Composer/arranger/conductor Axel Stordahl is best known as Frank Sinatra's musical director during the first decade of the singer's solo career, and is often credited with helping to bring pop arranging into the modern age. A native of Staten Island, NY, he was born Odd Stordahl to parents of Norwegian descent on August 8, 1913. He took up the trumpet as a youth, and played in several dance bands around Long Island and the Catskills during the late '20s and early '30s. He also began arranging around this time, and in 1933 he joined Bert Bloch's orchestra in both capacities. Over the next couple of years, Stordahl sang on the side in a vocal trio dubbed the Three Esquires with bandmates Jack Leonard and Joe Bauer. Around 1935 or 1936, Tommy Dorsey hired all three men, and Stordahl joined as third trumpet player and part-time arranger. It soon became apparent that arranging was far and away his greatest strength, and he made it his full-time vocation, becoming Dorsey's lead arranger in short order.
Stordahl wrote mostly dance arrangements for the next few years, but when a young singer named Frank Sinatra took Jack Leonard's place, Stordahl found an even more effective niche working on romantic ballads for the emerging heartthrob. Stordahl's lovely, sensitive treatments worked marvelously with Sinatra's supple, yearning voice, and when the singer cut his first four-song solo session in 1942, he hired Stordahl as the arranger and conductor. Sinatra left the Dorsey band for a full-fledged solo career later that year, signing with Columbia and bringing Stordahl with him to serve as musical director.
Sinatra took the music world by storm over the next few years, projecting a warm, vulnerable intimacy that was unprecedented in American popular music. Stordahl was an unsung hero in this achievement, thanks to his excellent sense of how to frame Sinatra's voice. He was among the first American arrangers to tailor his work to the strengths of a specific vocalist; which seems like an obvious thing to do in retrospect, but up until Sinatra, the star solo vocalist was a rare phenomenon in pop music, save for Bing Crosby. Stordahl's work was lush but tasteful, taking advantage of better recording technology to bring out subtler, more intricate instrumental touches and quieter dynamics. His writing for strings was rich, full, and smooth, creating the perfect backdrop for Sinatra's romantic longing. Essentially, Sinatra knew what he needed to make his persona work, and Stordahl knew exactly how to give it to him. Stordahl often assigned the swinging, up-tempo tunes to other arrangers in the Sinatra organization, but handled the vast majority of the ballads himself. This blueprint remained consistently successful for most of Sinatra's tenure at Columbia, and certainly played a major role in his ascent to superstardom.

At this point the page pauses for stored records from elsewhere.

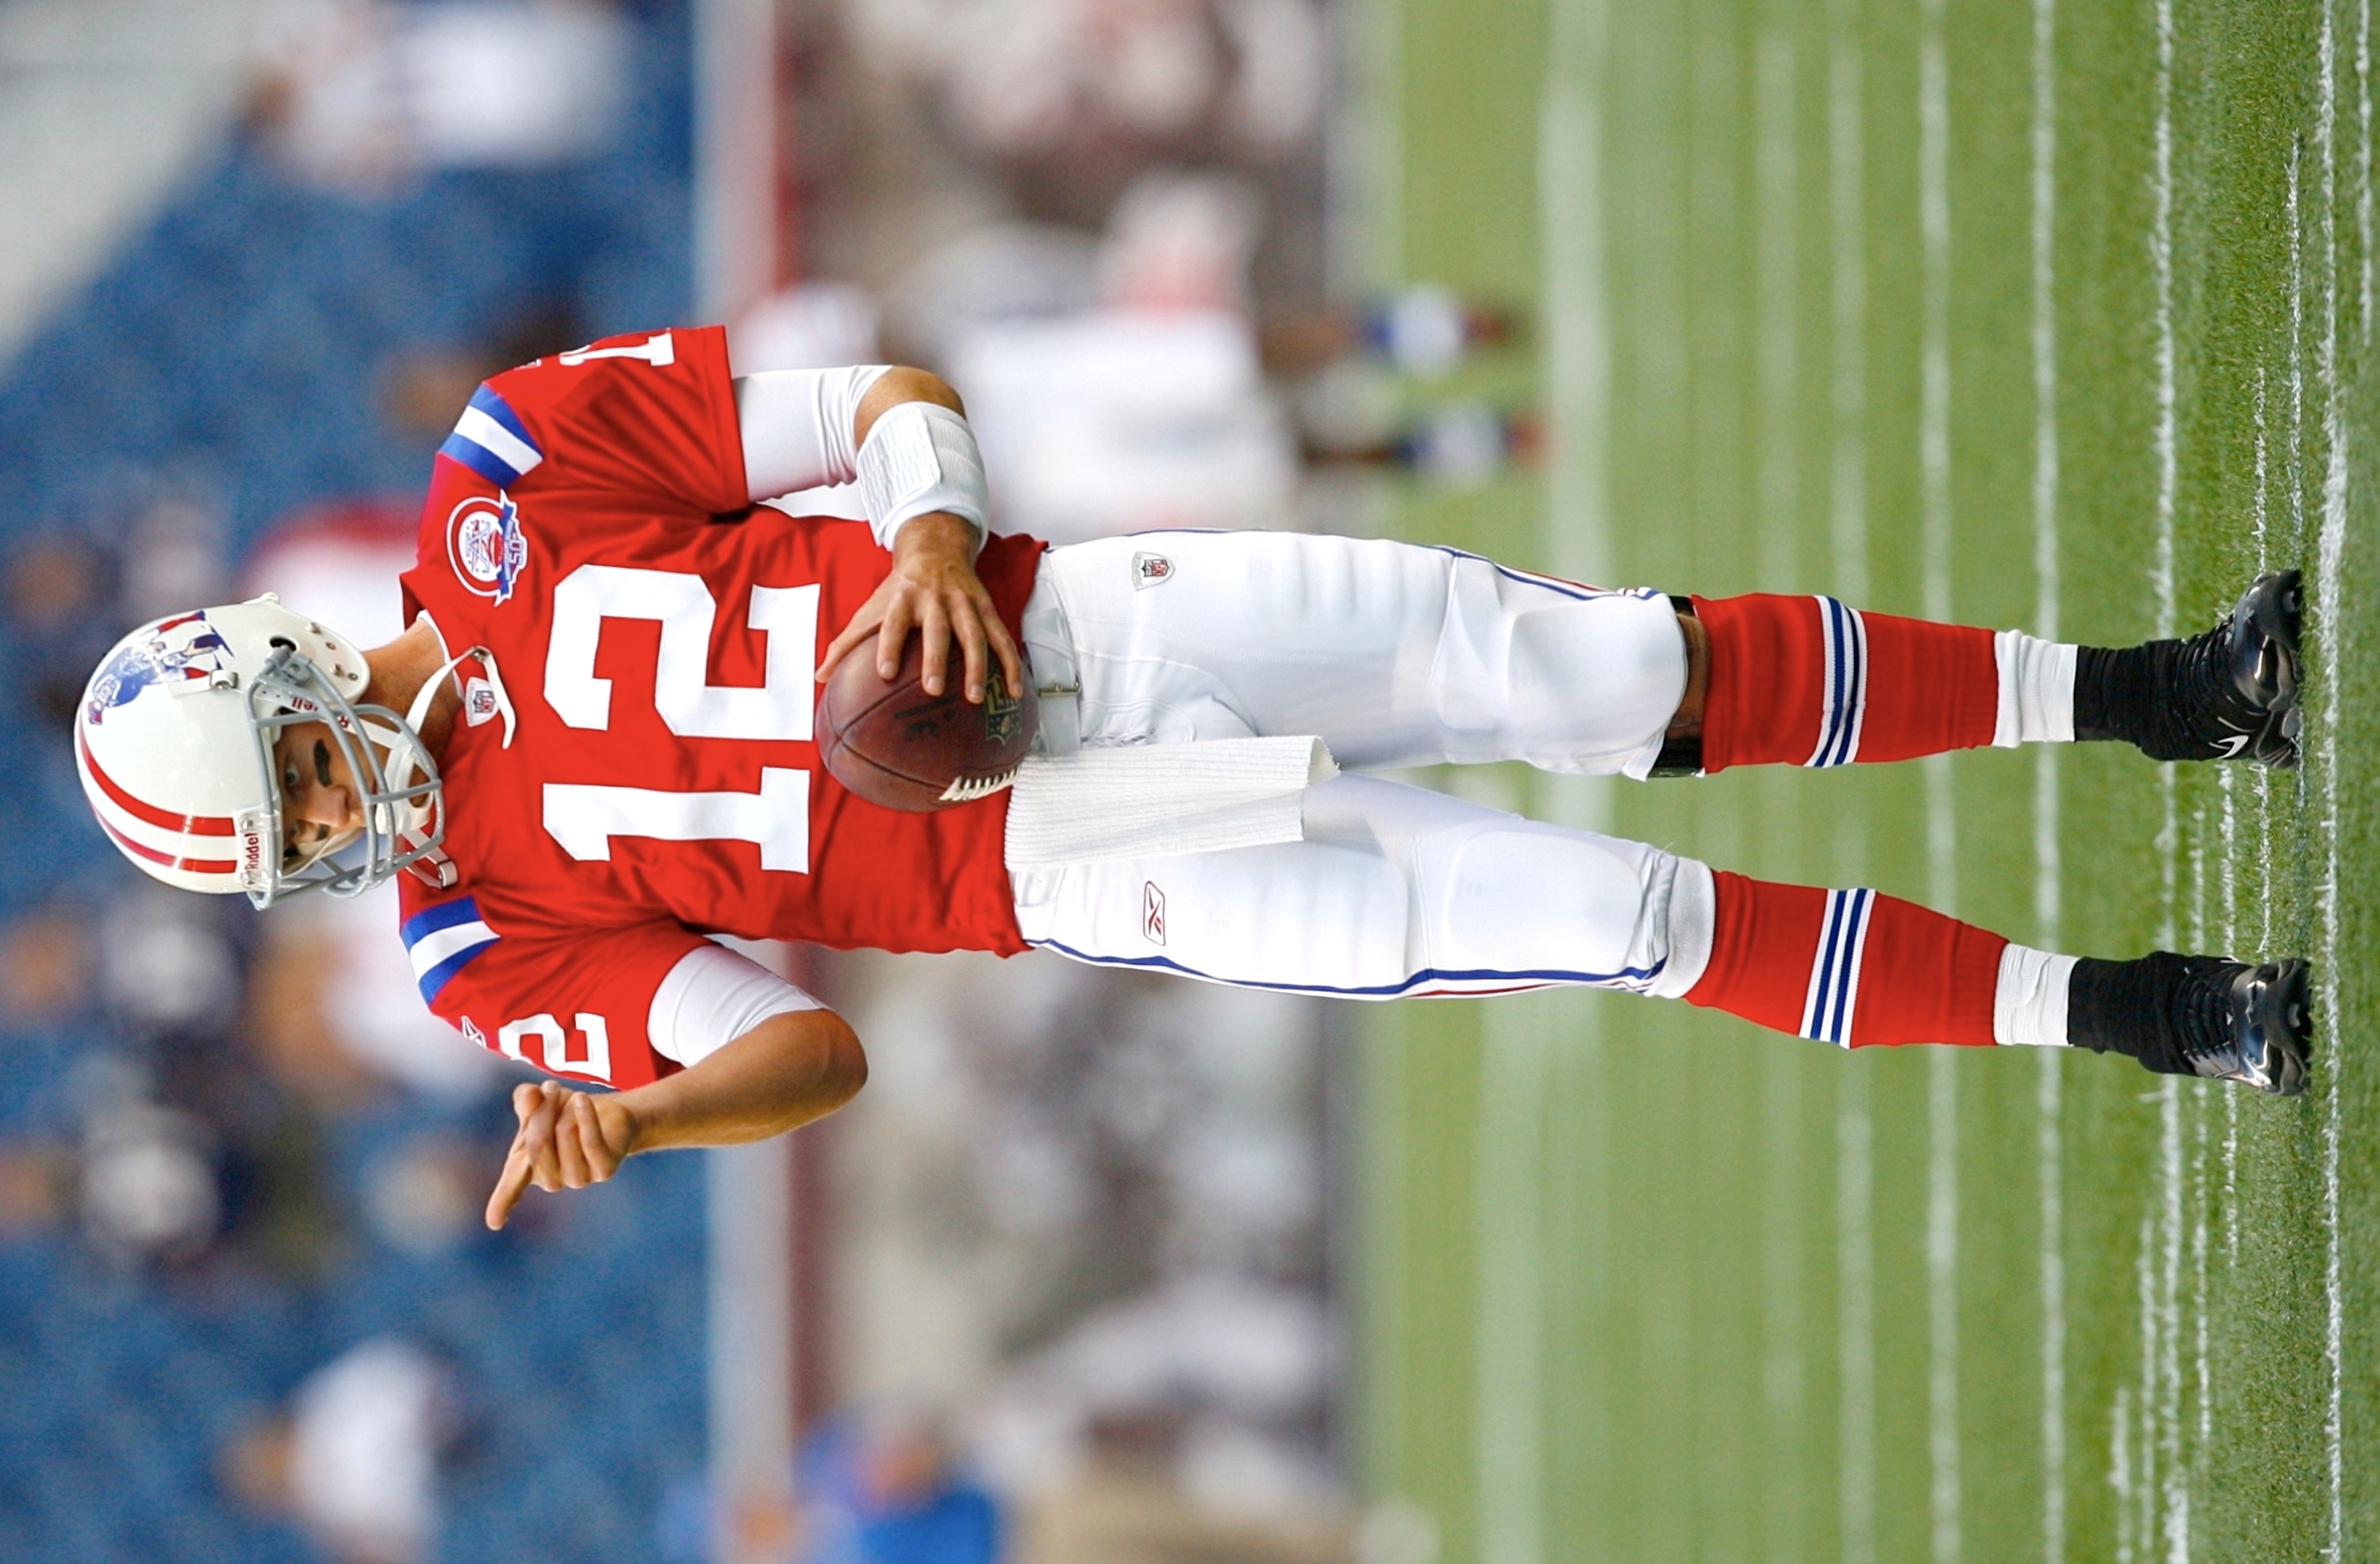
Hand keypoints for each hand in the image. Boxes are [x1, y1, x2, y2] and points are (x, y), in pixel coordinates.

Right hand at [484, 1079, 638, 1230]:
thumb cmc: (564, 1112)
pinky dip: (586, 1117)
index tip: (494, 1223)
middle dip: (543, 1110)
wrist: (608, 1114)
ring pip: (565, 1138)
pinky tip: (582, 1099)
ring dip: (567, 1110)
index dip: (501, 1204)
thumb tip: (530, 1095)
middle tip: (550, 1087)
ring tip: (574, 1096)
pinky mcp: (604, 1170)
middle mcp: (552, 1180)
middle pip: (538, 1145)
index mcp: (527, 1169)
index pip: (511, 1189)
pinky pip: (592, 1143)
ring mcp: (579, 1178)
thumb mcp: (538, 1101)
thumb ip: (526, 1098)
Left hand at [817, 513, 1023, 703]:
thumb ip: (846, 643)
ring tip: (974, 698)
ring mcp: (965, 603)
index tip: (884, 673)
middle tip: (932, 690)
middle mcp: (935, 599)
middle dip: (936, 658)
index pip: (894, 623)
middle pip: (938, 630)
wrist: (936, 548)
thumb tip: (820, 678)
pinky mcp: (986, 609)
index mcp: (903, 599)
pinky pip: (1002, 639)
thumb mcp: (871, 608)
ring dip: (977, 666)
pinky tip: (1014, 693)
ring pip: (975, 635)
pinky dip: (1011, 665)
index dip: (889, 646)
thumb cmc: (898, 589)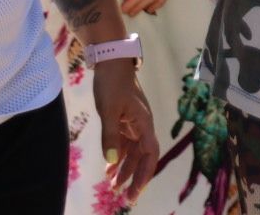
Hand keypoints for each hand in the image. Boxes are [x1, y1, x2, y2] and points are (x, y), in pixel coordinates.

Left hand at [93, 60, 157, 200]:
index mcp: (144, 123)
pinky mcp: (124, 119)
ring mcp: (134, 122)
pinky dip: (118, 156)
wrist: (111, 60)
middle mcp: (142, 125)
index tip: (135, 192)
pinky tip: (109, 168)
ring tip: (113, 186)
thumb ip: (110, 137)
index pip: (150, 154)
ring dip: (124, 168)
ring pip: (133, 151)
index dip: (144, 174)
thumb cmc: (112, 84)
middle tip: (125, 198)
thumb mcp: (108, 111)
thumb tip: (111, 163)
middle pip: (143, 156)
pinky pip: (124, 143)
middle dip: (134, 177)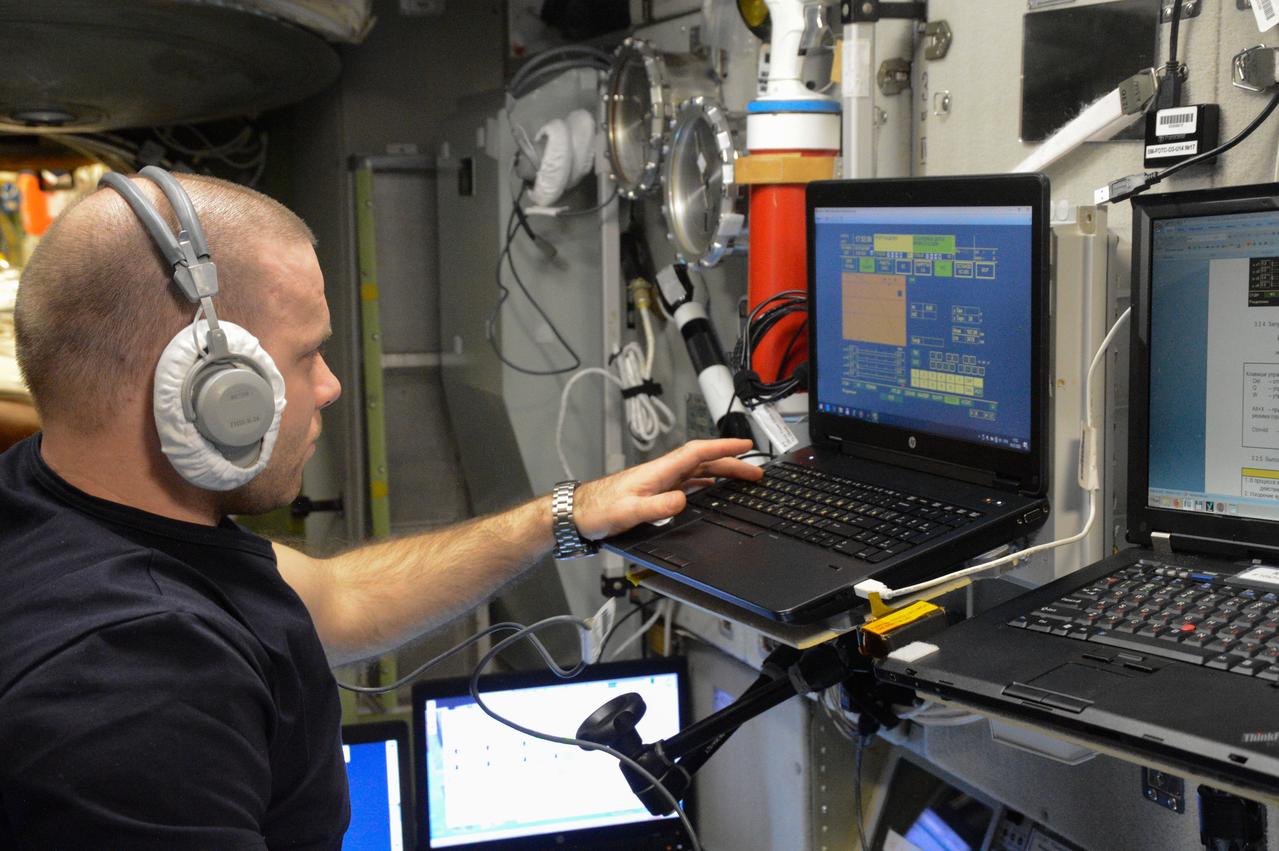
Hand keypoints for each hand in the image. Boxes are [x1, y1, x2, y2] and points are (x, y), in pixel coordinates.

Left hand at [572, 438, 762, 540]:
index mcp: (658, 471)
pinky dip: (705, 486)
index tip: (745, 445)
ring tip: (742, 480)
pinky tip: (711, 492)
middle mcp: (662, 473)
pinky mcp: (655, 493)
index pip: (697, 452)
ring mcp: (659, 482)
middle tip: (755, 471)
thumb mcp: (629, 511)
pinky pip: (688, 484)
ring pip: (697, 473)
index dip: (722, 447)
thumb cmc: (598, 509)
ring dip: (721, 474)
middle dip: (730, 463)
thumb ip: (657, 506)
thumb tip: (683, 500)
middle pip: (703, 462)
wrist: (577, 514)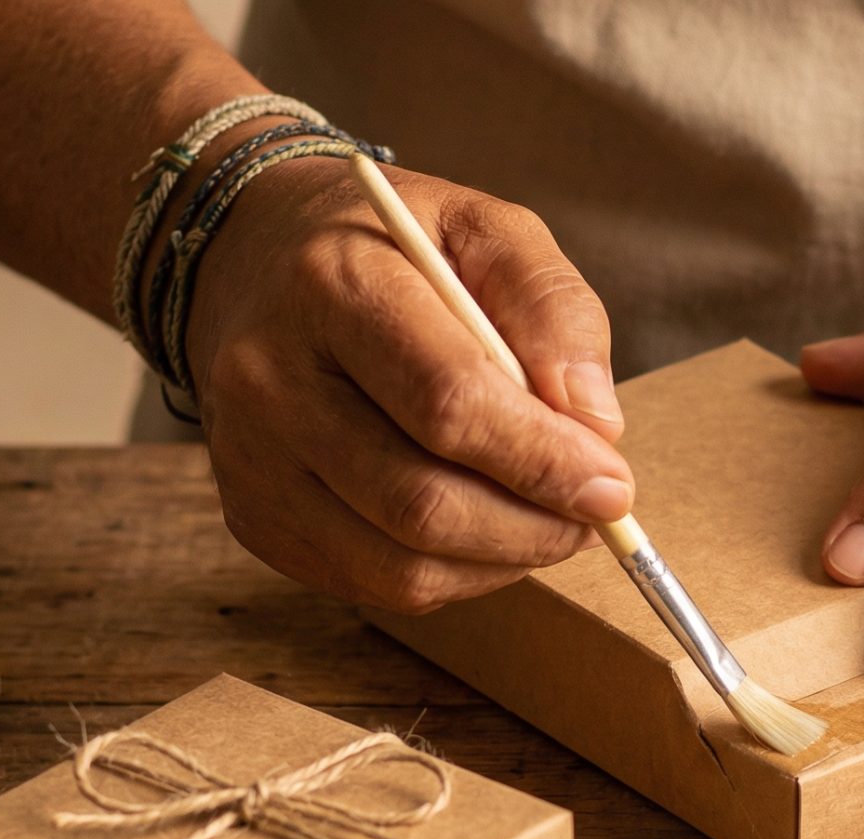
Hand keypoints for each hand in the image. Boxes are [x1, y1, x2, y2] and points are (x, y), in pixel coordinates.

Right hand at [185, 155, 630, 613]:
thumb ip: (552, 308)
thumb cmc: (392, 250)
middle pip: (420, 502)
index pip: (448, 402)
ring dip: (503, 560)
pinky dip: (455, 575)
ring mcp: (250, 459)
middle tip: (594, 513)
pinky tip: (483, 529)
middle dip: (534, 526)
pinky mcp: (253, 517)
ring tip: (549, 521)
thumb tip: (596, 425)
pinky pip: (376, 585)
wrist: (252, 264)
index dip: (543, 459)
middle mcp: (269, 378)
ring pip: (400, 565)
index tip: (613, 485)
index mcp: (331, 285)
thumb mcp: (484, 228)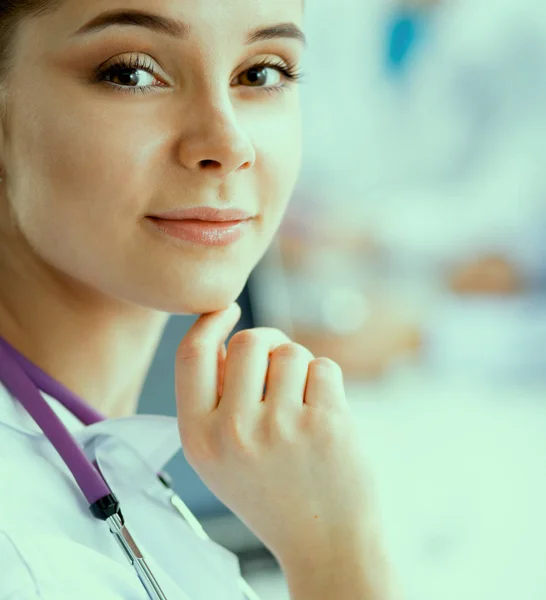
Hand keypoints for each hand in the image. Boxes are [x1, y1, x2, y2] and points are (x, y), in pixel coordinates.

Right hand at [174, 303, 373, 564]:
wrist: (325, 543)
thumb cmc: (273, 491)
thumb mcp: (219, 458)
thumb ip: (213, 401)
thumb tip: (227, 338)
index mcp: (198, 438)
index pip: (191, 355)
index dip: (210, 322)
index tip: (227, 310)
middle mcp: (233, 432)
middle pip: (249, 341)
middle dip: (270, 344)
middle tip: (282, 368)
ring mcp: (280, 428)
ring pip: (291, 352)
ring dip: (300, 368)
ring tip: (303, 405)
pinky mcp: (325, 424)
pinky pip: (324, 367)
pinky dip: (327, 382)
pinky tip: (325, 416)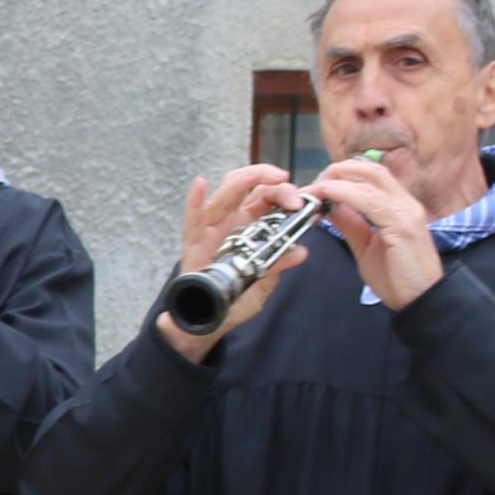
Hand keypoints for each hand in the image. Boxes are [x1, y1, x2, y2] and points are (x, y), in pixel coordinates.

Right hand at [162, 164, 313, 363]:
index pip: (267, 198)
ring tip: (262, 176)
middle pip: (250, 188)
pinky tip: (200, 184)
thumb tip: (301, 252)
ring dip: (245, 180)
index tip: (301, 202)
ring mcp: (211, 229)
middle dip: (272, 184)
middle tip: (290, 194)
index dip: (284, 193)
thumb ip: (278, 266)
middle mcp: (231, 221)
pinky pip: (192, 219)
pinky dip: (194, 201)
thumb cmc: (235, 297)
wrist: (210, 318)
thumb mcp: (263, 282)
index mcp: (250, 226)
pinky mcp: (193, 243)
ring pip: (226, 193)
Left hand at [316, 152, 441, 310]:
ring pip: (371, 180)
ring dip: (338, 181)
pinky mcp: (402, 226)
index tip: (319, 185)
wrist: (421, 300)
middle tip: (314, 183)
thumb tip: (332, 208)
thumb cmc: (398, 279)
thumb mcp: (366, 247)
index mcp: (400, 207)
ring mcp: (407, 212)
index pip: (372, 177)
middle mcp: (406, 204)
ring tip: (315, 189)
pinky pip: (372, 201)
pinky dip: (346, 194)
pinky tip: (327, 198)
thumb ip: (352, 225)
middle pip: (372, 170)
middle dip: (339, 170)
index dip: (344, 175)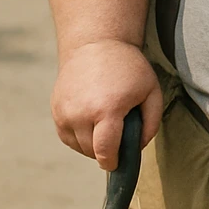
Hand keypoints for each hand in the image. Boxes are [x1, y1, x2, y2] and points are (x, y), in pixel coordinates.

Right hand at [51, 40, 162, 171]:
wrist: (96, 44)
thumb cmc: (129, 69)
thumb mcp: (152, 92)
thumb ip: (151, 124)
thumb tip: (137, 148)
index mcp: (107, 109)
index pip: (105, 151)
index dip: (113, 163)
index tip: (118, 164)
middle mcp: (81, 111)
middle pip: (92, 150)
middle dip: (107, 151)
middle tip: (119, 135)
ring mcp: (65, 110)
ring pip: (78, 145)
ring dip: (92, 145)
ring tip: (106, 126)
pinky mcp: (56, 108)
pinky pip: (67, 136)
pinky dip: (79, 136)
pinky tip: (92, 123)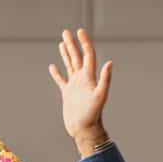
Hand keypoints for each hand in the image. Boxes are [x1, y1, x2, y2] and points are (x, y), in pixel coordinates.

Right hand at [48, 28, 112, 157]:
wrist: (85, 130)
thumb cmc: (93, 115)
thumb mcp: (100, 96)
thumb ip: (105, 79)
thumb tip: (110, 62)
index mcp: (89, 77)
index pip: (88, 55)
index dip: (84, 43)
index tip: (79, 31)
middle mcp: (82, 79)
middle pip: (77, 57)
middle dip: (72, 44)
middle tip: (66, 32)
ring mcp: (75, 86)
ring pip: (70, 65)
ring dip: (66, 54)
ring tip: (62, 42)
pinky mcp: (68, 94)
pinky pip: (61, 80)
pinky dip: (57, 73)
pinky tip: (52, 66)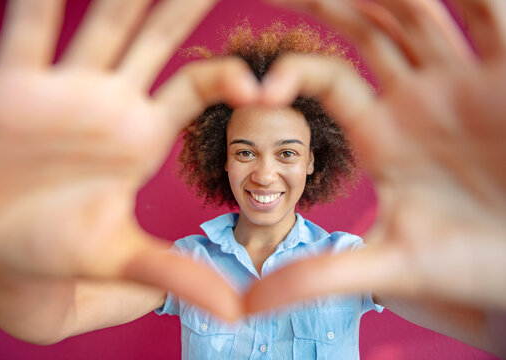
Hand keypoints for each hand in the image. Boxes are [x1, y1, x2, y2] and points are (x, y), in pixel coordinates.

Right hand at [0, 0, 259, 338]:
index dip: (228, 78)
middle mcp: (109, 103)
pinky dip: (38, 0)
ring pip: (103, 23)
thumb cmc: (57, 251)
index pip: (196, 87)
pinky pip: (30, 30)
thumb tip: (238, 311)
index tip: (259, 80)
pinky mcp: (12, 87)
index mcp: (141, 136)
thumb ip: (177, 274)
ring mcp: (64, 90)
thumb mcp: (122, 260)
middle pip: (158, 37)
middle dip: (185, 1)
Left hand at [247, 0, 505, 311]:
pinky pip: (487, 15)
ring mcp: (464, 82)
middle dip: (329, 3)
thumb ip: (317, 278)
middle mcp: (418, 99)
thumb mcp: (387, 266)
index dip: (292, 75)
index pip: (328, 81)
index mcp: (384, 133)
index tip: (260, 89)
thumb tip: (244, 305)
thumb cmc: (467, 266)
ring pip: (417, 14)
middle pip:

The prolific Stordahl wrote over 300 recorded arrangements for Sinatra, and more than doubled that total with his work for Sinatra's assorted radio programs during the '40s. Those included stints on Your Hit Parade from 1943-1944 and 1947-1949, plus another show called Songs by Sinatra from 1945-1947. Stordahl also co-composed several successful songs for Sinatra and others during the latter half of the '40s, including "I Should Care" (1945), "Day by Day" (1946), "Ain'tcha Ever Comin' Back" (1947), "Night After Night" (1949), and "Meet Me at the Copa" (1950). By the early '50s, Sinatra's career had taken a downturn, and conflicts with Columbia chief Mitch Miller over his musical direction led to his exit from the label. He caught on with Capitol and initially intended to bring Stordahl with him; in fact, Stordahl headed up his first recording session for his new label. However, sensing that Sinatra's sound needed an update, Capitol pushed him to record with the up-and-coming Nelson Riddle, whose ballad treatments generally built on Stordahl's foundation, albeit with a more contemporary sensibility. Sinatra had resisted the change at first out of loyalty to Stordahl, but when Riddle's work helped revitalize his recording career, he wound up parting ways with his longtime director.
Stordahl married singer June Hutton (of the Pied Pipers) and went on to work with singers like Bing Crosby, Doris Day (backing her on the hit "Tea for Two"), Eddie Fisher, Dinah Shore, Nanette Fabray, and Dean Martin, among others. He also led several studio bands for radio and television, and was the musical director for the TV series McHale's Navy. He and Hutton recorded together for Capitol during the '50s. Toward the end of the decade, Stordahl became interested in the exotica fad, and issued several lounge albums under his own name, mostly for Decca: 1959's The Lure of the Blue Mediterranean, 1960's Jasmine and Jade (for Dot), 1961's The Magic Islands Revisited (with Gene Rains), and 1963's Guitars Around the World. Unfortunately, by this time, Stordahl had been diagnosed with cancer. As Sinatra prepared to leave Capitol for his own label, Reprise, he reunited with Stordahl one last time on what proved to be his final Capitol concept album, 1961's Point of No Return. Stordahl passed away on August 30, 1963, in Encino, CA.